Hypertrophic pyloric stenosis is the result of hypertrophy of the circular musculature that surrounds the pylorus, which causes constriction and obstruction of the gastric outlet. The pylorus is a tubular structure located on the right side of the stomach. It is the sphincter that connects the stomach with the duodenum of the small intestine. The most common position of the pylorus is about 3 cm to the right of the midsagittal axis at the level of the first lumbar vertebra (Fig. 12-4).

Clinical Presentation

Hypertrophic pyloric stenosis classically is seen with nonbilious projectile vomiting; if prolonged, vomiting could result in dehydration and metabolic alkalosis. Nonprojectile vomiting and jaundice may also occur. The hypertrophic pylorus can usually be palpated after a feeding and is described as an olive-shaped mass, about 2 cm in diameter, in the right side of the epigastrium, representing the constricted pyloric muscle. If this mass is felt, the diagnosis is confirmed; however, in many cases, the olive-shaped mass cannot be felt, so diagnostic sonography of the pylorus or fluoroscopic upper gastrointestinal (UGI) examination is required to rule out stenosis.

Sonographic Findings

Sonography is the imaging method of choice for IHPS because it is highly accurate and lacks the ionizing radiation associated with radiologic fluoroscopic procedures, such as UGI. With evaluation for IHPS, the role of any imaging method is first to identify the pyloric muscle, measure its length and anteroposterior (AP) wall thickness, and document passage of fluid from the stomach through the pylorus. Plain film radiographs or UGI contrast studies can be used; however, sonography is superior in direct visualization of the muscle hypertrophy and the pyloric channel length.

Hypertrophic pyloric stenosis can be viewed with real-time imaging of the pylorus muscle preferably 2 to 3 hours after the last meal. A high-frequency linear array probe ranging from 7 to 12 MHz is most commonly used; in older patients, a 3 to 7 MHz curvilinear probe may be necessary. Patients should undergo scanning in the right posterior oblique position (RPO) if possible. The RPO position helps with visualization of the pylorus with use of the fluid-filled stomach as a scanning window. The location of the pylorus can be identified with scanning in a transverse plane along the lesser curvature of the stomach through the left lobe of the liver just to the right of midline.
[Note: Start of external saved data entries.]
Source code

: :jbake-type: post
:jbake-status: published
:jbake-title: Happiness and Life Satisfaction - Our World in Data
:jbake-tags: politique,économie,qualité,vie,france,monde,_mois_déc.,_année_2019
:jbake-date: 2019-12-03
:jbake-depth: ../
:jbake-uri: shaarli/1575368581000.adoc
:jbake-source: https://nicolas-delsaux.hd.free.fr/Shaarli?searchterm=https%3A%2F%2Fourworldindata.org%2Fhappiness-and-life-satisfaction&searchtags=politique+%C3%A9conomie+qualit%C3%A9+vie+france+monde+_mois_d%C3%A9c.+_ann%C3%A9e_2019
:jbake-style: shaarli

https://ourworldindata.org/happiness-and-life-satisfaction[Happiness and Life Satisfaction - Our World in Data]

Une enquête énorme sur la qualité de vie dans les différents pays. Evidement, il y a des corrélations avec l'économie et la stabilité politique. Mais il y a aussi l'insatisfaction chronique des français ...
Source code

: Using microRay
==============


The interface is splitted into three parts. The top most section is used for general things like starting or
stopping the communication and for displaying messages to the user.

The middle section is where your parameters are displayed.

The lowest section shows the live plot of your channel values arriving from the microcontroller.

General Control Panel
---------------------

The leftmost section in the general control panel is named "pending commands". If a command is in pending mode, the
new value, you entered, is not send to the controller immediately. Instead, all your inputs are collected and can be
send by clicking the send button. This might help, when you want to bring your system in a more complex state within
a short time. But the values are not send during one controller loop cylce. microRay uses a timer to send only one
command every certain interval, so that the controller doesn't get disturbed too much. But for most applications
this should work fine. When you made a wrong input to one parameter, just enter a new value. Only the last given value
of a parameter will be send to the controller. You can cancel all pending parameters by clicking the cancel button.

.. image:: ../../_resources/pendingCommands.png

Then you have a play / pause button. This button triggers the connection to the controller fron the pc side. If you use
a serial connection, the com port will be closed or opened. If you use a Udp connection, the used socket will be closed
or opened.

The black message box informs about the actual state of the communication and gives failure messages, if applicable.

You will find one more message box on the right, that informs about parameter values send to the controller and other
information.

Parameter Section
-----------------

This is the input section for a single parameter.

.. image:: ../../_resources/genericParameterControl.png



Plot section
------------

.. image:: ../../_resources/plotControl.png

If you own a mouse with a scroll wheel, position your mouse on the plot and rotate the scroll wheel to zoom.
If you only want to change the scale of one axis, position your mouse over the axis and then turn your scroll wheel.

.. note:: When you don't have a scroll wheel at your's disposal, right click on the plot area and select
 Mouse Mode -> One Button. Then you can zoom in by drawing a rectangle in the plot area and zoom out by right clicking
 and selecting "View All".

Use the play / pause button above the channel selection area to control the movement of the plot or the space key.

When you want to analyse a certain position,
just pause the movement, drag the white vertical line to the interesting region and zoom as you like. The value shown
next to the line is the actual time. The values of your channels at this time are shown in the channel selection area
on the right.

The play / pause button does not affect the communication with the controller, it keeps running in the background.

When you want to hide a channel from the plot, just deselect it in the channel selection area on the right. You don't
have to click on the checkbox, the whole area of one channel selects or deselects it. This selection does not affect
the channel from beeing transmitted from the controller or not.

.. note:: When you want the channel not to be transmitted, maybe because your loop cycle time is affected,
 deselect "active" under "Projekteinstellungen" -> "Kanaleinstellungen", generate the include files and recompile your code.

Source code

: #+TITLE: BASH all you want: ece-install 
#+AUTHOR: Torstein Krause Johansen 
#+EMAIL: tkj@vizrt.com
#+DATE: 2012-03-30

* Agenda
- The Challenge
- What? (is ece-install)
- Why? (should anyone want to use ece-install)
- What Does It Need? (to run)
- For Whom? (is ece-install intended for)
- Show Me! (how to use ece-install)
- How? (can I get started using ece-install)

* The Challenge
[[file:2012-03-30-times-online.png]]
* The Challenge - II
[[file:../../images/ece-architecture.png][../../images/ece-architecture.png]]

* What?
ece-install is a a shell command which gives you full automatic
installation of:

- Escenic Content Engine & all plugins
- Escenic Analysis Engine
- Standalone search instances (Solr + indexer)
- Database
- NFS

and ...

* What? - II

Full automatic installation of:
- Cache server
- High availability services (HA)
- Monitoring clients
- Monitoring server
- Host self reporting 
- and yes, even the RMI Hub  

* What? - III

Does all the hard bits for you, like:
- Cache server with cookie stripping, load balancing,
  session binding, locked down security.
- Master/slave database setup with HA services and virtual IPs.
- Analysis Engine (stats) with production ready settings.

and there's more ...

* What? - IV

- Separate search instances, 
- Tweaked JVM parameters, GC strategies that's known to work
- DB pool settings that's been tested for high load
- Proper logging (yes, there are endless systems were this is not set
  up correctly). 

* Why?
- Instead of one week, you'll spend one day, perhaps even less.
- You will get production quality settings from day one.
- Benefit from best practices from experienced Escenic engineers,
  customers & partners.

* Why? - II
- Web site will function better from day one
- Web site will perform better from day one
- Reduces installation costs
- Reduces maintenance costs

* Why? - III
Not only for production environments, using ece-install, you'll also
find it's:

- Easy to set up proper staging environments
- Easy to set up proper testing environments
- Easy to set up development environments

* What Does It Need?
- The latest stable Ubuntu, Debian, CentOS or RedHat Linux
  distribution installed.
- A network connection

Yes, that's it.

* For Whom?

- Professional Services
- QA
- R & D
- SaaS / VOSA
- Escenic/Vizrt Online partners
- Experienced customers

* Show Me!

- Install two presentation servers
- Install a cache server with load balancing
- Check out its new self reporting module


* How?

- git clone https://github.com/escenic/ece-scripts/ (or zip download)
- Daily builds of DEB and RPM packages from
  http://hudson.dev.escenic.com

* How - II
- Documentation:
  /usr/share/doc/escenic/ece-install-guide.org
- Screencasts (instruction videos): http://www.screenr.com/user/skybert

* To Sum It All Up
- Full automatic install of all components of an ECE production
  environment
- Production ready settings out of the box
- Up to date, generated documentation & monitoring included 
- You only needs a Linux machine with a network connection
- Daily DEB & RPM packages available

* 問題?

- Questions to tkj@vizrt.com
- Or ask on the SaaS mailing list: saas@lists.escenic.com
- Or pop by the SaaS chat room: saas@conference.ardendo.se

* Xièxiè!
The pylorus lies inferior and to the right of the antrum of the stomach. If the pylorus is not well visualized, the patient may drink some water for display of the gastric lumen. Gastric peristalsis can be seen in real time after the ingestion of approximately 60 to 120 mL of an electrolyte replacement fluid or water. The sonographer should remember to keep a towel handy because an infant is prone to vomiting after ingestion of the fluids. Absent peristalsis and lack of movement of fluid through the pylorus with a thickened AP muscle wall and increased pylorus channel length indicate stenosis. Measurements should be taken to document the size of the muscle. Although measurements may vary slightly between institutions, the most commonly accepted measurements for diagnosing pyloric stenosis include an AP muscle wall thickness of 3.0 mm or more (Figs. 12-5 and 12-6) with a pylorus length of 17 mm or more. A stenotic pyloric channel resembles the sonographic appearance of the cervix in pregnancy and is nicknamed the “cervix sign” (Figs. 12-7 and 12-8).

Hypertrophic pyloric stenosis can be dangerous if not diagnosed within several days of the onset of symptoms. Severe dehydration and biochemical disturbances, such as hypokalemic or hypochloremic metabolic alkalosis (Table 12-1), can occur when the condition is untreated.^2,3 Patients in whom the hypertrophied pylorus can be reliably palpated by an experienced clinician may not need sonographic evaluation. The use of sonography is best reserved for cases in which the clinical examination results are negative.

Treatment

When the diagnosis is made, the usual treatment for IHPS involves fluid replacement therapy followed by the Fredet-Ramstedt operation, or pyloromyotomy. This surgical procedure is performed with mild anesthesia and involves cutting the muscle fibers of the gastric outlet to widen the opening. Most patients successfully recover from this procedure without recurrence of the stenosis.